Validately – Die Alternative für synchrone Remote UX-Tests mobiler Systeme?

Dame sitzt an einem Tisch an Ihrem Laptop und tippt auf Ihr Smartphone.

Aus unserem Forschungsbeitrag Usability-Testing nativer Apps – drei Erhebungsformen im empirischen Vergleich ging bereits hervor, dass für mobile Systeme besonders synchrone Remote UX-Tests eine vielversprechende Alternative zum klassischen UX-Testing im Labor darstellten. Einzig der hohe technische Aufwand für die Probanden und den Testleiter standen den durchaus positiven Ergebnissen dieser Evaluationsmethode kritisch gegenüber. Weiterhin gingen wir bereits im Artikel Mobile Remote-Usability-Tests – Eine kritische Beleuchtung der aktuellen UX-Tool-Landschaft näher auf die Herausforderungen der UX-Evaluation nativer Applikationen ein und bemängelten, dass bis dato keine Evaluationsmethode an die Standards des Desktop-Bereichs heranreicht. Ein neuartiges Tool namens Validately verspricht diesem Problem Abhilfe zu verschaffen und Remote-Testing besonders effektiv und effizient zu gestalten. Laut Aussage des Unternehmens ermöglicht Validately, neben dem Remote-Testing von Desktop-Websites, zusätzlich die Durchführung von synchronen uns asynchronen UX-Tests mobiler Systeme. Für uns war diese Argumentation ein Grund uns das Tool einmal näher anzusehen. Der folgende Beitrag spiegelt unsere Erfahrungen während der Implementierung und Durchführung eines synchronen Remote-Usability-Tests mit Validately wider.

Implementierung eines Tests

Grundsätzlich gestaltet sich die Implementierung eines Tests mithilfe von Validately sehr leicht und benutzerfreundlich. Dies verwundert jedoch nicht, schließlich bewirbt das Unternehmen ein Produkt, welches postuliert die Usability eines anderen Produkts zu verbessern.
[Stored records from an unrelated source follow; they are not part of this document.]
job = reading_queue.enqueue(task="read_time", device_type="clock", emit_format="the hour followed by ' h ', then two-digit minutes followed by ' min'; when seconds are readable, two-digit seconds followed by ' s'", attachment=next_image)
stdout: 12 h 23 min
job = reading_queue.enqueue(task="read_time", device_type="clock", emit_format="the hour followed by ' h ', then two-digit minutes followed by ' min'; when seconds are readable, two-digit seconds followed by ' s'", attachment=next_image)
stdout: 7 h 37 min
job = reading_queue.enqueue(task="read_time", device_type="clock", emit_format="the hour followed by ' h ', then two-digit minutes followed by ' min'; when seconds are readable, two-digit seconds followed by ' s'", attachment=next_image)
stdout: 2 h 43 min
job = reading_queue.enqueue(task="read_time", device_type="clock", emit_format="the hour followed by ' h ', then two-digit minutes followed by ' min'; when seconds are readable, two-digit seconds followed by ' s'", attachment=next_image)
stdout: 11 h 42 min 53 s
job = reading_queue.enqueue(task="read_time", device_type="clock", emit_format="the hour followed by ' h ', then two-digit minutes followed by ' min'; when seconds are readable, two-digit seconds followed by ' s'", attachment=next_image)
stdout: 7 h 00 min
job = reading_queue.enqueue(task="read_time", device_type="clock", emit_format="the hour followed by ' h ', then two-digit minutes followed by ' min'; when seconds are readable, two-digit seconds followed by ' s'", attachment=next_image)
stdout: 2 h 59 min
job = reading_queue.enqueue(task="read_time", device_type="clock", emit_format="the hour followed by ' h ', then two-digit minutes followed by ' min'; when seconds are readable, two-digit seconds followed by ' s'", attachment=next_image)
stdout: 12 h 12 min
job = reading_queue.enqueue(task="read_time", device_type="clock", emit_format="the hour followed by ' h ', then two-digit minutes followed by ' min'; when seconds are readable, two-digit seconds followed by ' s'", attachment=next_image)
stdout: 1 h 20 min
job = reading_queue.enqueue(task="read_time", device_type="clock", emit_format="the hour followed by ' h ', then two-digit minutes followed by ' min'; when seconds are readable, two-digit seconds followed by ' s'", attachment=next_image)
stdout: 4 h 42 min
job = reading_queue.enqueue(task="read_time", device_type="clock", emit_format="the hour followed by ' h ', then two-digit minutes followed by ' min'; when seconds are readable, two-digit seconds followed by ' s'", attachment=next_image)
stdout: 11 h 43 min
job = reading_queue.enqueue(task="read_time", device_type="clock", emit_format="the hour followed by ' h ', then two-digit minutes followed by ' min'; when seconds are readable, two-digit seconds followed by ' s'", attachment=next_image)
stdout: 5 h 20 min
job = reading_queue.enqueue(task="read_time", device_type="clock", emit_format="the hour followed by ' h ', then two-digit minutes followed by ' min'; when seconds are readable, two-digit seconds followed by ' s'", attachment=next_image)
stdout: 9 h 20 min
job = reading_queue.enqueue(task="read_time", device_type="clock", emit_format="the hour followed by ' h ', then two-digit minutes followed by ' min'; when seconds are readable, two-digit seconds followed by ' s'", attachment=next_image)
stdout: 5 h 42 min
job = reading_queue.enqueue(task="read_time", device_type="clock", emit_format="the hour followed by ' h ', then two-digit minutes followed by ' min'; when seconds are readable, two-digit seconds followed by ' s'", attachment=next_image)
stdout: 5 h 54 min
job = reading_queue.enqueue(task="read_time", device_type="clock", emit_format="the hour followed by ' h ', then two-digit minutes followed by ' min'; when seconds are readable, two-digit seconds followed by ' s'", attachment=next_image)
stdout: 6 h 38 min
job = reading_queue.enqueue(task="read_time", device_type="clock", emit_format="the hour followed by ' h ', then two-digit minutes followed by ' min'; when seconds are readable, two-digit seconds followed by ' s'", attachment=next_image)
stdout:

Während der Implementierung eines neuen Projekts leitet das Tool einen Schritt für Schritt an, sodass zu Beginn zunächst die Frage beantwortet werden muss, ob ein unmoderierter (synonym zu asynchron) oder moderierter (synonym zu synchron) Test durchgeführt werden soll. Die Besonderheit eines synchronen Remote-Usability-Test (RUT) besteht durch die direkte Kommunikation zwischen Probanden und Testleiter bei einer parallelen räumlichen Distanz. Folglich befindet sich der Proband bei einem synchronen RUT in seiner gewohnten Nutzungsumgebung (dem Feld) und führt den Test am eigenen Endgerät durch. Bei einem asynchronen Test herrscht hingegen eine räumliche und zeitliche Distanz zwischen Testleiter und Proband. Im Kontext einer moderierten Variante überträgt Validately das Display des Probanden-Smartphones in Echtzeit und nimmt zusätzlich die Mimik des Probanden durch die Front-Kamera des Smartphones auf. Als zusätzlich Features bietet Validately an, Touch-Gesten des Probanden in Echtzeit zu übertragen. Dieses Feature ist sehr lobenswert und wurde bei vergleichbaren Tools sehnlich vermisst. Besonders Tests mobiler Systeme, bei welchen eine komplexe Bedienung durch Touch-Gesten vorherrscht, kann das Einsehen dieser über den Erfolg oder Misserfolg eines Tests entscheiden.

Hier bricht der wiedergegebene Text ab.